Dashi menyambut keramahtamahan lelaki itu seraya mengecup kedua pipinya.
"Ada banyak pekerjaan yang menyita perhatianku hingga aku tak memiliki waktu yang longgar untuk sekedar bersenang-senang di tempat ini." Terang Dashi panjang lebar.
"Baiklah, My baby bunny, tapi apa kau tak berniat mengenalkan diriku dengan seorang wanita cantik yang sedang berdiri di sebelahmu?" Tanya pria tersebut seraya memaku pandangan pada Aletha yang sedang sibuk mengamati suasana sekitarnya.
"Aletha, perkenalkan lelaki ini adalah salah satu bartender terbaik yang dimiliki oleh Club malam ini, aku sudah berkawan cukup lama berkawan dengannya, namanya Tyga." Ucap Dashi ke arah Aletha.
"Senang berkenalan denganmu Tyga, namaku Aletha, rekan kerja Dashi di kantor." Ucap Aletha seraya mengulurkan tangannya untuk berjabat tangan dengan pria itu.
"Maaf-maaf." Ucap Tyga kala Aletha sedikit menghentakkan tangannya karena Tyga yang terlalu lama menggenggam jemari lembut Aletha disertai remasan kencang yang membuat Aletha sedikit tak nyaman.
Aletha menganggukkan kepalanya singkat seraya menampilkan senyum tipisnya, sebuah gesture yang mengartikan "tak apa".
"Kamu mau minum denganku di sini atau turun ke dance floor?" Tanya Dashi kepada Aletha yang sedari tadi terlihat gelisah sendiri.
"Tak apa kalau aku turun ke dance floor?" Tanya Aletha pada Dashi.
"Tak apa, Aletha. Tapi maaf tak bisa menemanimu terlebih dahulu. Aku mau menghabiskan dulu cocktail milikku, rasanya sudah berabad-abad lamanya aku tak merasakan sensasi rasa yang menyengat ini di lidahku." Ucap Dashi sembari mengangkat tinggi-tinggi gelasnya di hadapan Aletha.
Aletha meninggalkan tempat duduknya dan langsung bernapas lega setelahnya. Sedari tadi ia dibuat tak nyaman oleh kehadiran seorang pria hidung belang yang semenjak kedatangannya di tempat tersebut sudah mengintai dirinya. Aletha mengetahui semua itu lewat ekor matanya yang secara tak sadar menangkap eksistensi sosok tersebut.
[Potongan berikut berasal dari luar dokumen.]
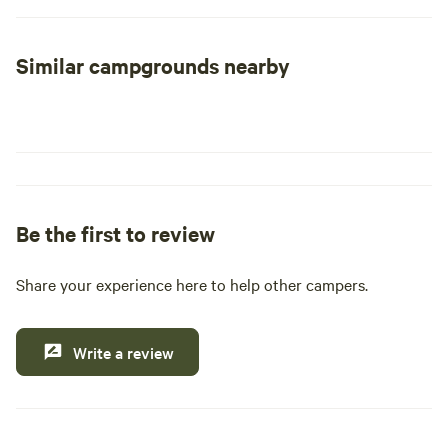
At Yellowstone Cabins and RV, we prioritize your
Similar campgrounds nearby
convenience with our easy, contactless self check-in
process, guided by straightforward email instructions. Our
accommodations are designed to provide you with a
comfortable and hassle-free stay, allowing you to focus on
exploring the stunning landscapes and abundant wildlife
that Yellowstone has to offer.
Be the first to review
Open from May through the end of September, we invite
you to secure your reservation for 2024 now. Experience
the thrill of outdoor activities, from hiking and fishing to
Share your experience here to help other campers.
visiting nearby swimming holes, restaurants, and shops.
Don’t miss out on the chance to create unforgettable
Write a review
memories in one of America’s most iconic national parks!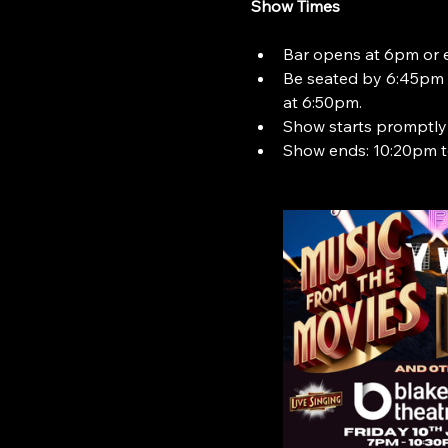
Show Times
Bar opens at 6pm or ea
Be seated by 6:45pm t
at 6:50pm.
Show starts promptly
Show ends: 10:20pm t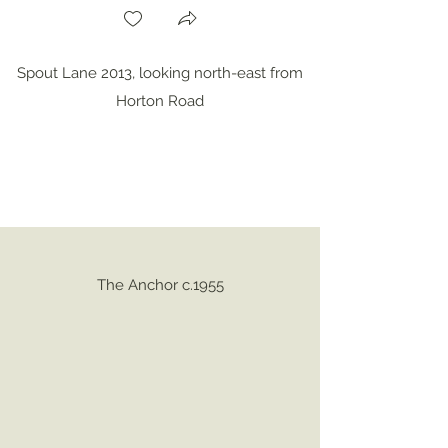
Spout Lane 2013, looking north-east from
Horton Road
The Anchor c.1955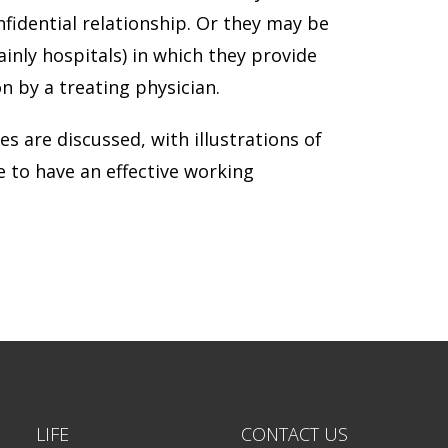
fidential relationship. Or they may be
inly hospitals) in which they provide
n by a treating physician.
es are discussed, with illustrations of
e to have an effective working
LIFE
CONTACT US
Sedari tadi ia menahan dirinya sekuat tenaga agar tak menyemburkan rasa amarahnya pada lelaki itu, meski ia tak tahu siapa sebenarnya ia, karena Aletha sendiri tak berani untuk bertatap muka langsung dengannya.
Aletha terkesiap kaget kala merasakan panas tubuh seseorang yang teramat dekat dengannya, bagian belakang tubuhnya di tekan kuat oleh sosok yang tak ia ketahui.
Aletha sontak mengusap bagian belakang lehernya karena hembusan napasnya menerpa tengkuk Aletha dan membuat bulu kuduknya meremang seketika.
"Baby." Ucap pria itu dengan suara bariton yang terdengar begitu dalam di pendengaran Aletha.